Hamilton County

Pfc. Chester W. Algoe

DesMoines Register, March 5, 1944


First Listed As Missing, Serviceman Died at Sea, Feb. 7.

Private First Class Chester W. Algoe, 21, son of Mr. and Mrs. Charles Algoe, who live about five miles southeast of this city, died last Feb. 7, as a result of a ship sinking in the European area, a War Department message to his parents stated this week.  Private Algoe had previously been reported missing on Feb. 23.

First news that their son was dead was received  in a telegram  to Mr. and Mrs. Algoe which stated simply that:  “The Secretary of war extends his deepest sympathy in the loss of your son, Private First Class Chester W. Algoe, who was previously reported missing.  It has been determined that he died Feb. 7, in the European area. Letter follows.”

Receive Letter.
The letter, received late last week, stated that the young serviceman was lost aboard a transport sunk by a submarine shortly after midnight, Feb. 7. More letters from the department would follow later, the message stated.

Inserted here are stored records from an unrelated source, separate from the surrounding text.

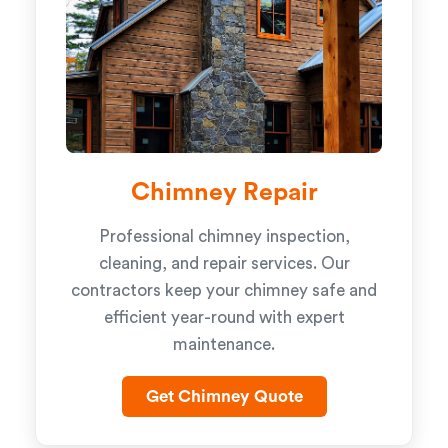
Chimney Repair
Professional chimney inspection,
cleaning, and repair services. Our
contractors keep your chimney safe and
efficient year-round with expert
maintenance.
Get Chimney Quote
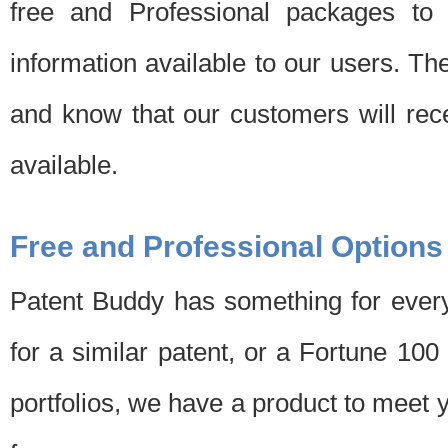
free and Professional packages to 
information available to our users. Th
and know that our customers will rec
available.
Free and Professional Options
Patent Buddy has something for every
for a similar patent, or a Fortune 10
portfolios, we have a product to meet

Although Private Algoe’s death was the fourth recorded among Hamilton county servicemen in World War II, technically, he was the first  to be definitely listed as dead in action. Previous casualties recorded  include Roland Silvers, Webster City, who died in England; Merle Sandal of Stanhope, who died in an airplane accident in Africa, and Bernard Hoshaw, of this city, who died July 25, in the South Pacific as the result of a compound skull fracture. Other county servicemen have been listed as missing in action but their deaths or present location have not yet been reported.

In September.
Private Algoe went into service September 21, 1942, and after serving at Camp Robinson, Ark., he attended the army’s Midwest Motor Training school, Blooming, Ill., graduating with top honors. He was placed in a replacement group at Camp Miles Standish, Mass., and apparently sailed for the European war theater from there. He had been last heard from on Jan. 16, when he was still in the States.

Algoe was widely known in this section of Iowa for his ability as a motorcycle racer. A natural mechanic, he took up racing as a hobby and turned professional.  Last summer he won top honors at the St. Paul, Minn., meet, winning one race and taking a second and third in two preliminaries. He appeared at the Hamilton county track in 1941 and raced successfully on circuit tracks both that summer and the next.

Source: Daily Freeman Journal, Aug. 2, 1943.

Iowa Honor Roll

These Iowans, like those pictured here on previous Sundays, have given their lives for their country. They were fatally wounded in combat or died in prison camps. The fourth line under each name designates the war area in which the man last served.

Source: The Des Moines Register, Sunday, March 5, 1944 (33 photos included)

NOTES: Chester Wilbert Algoe, son of Charles W. and Erna Dencklau Algoe was born Oct. 24, 1921. He lost his life “at sea”, Feb. 7, 1943, when the transport ship he was on was sunk by an enemy submarine.

Pfc. Algoe, U.S. Army, Ordnance Department, was first reported as missing in action, later he was declared killed in action. He is memorialized at the Tablets of the Missing, East Coast Memorial, New York, New York, USA. He was awarded the Purple Heart, American Campaign Medal and World War II Victory Medal.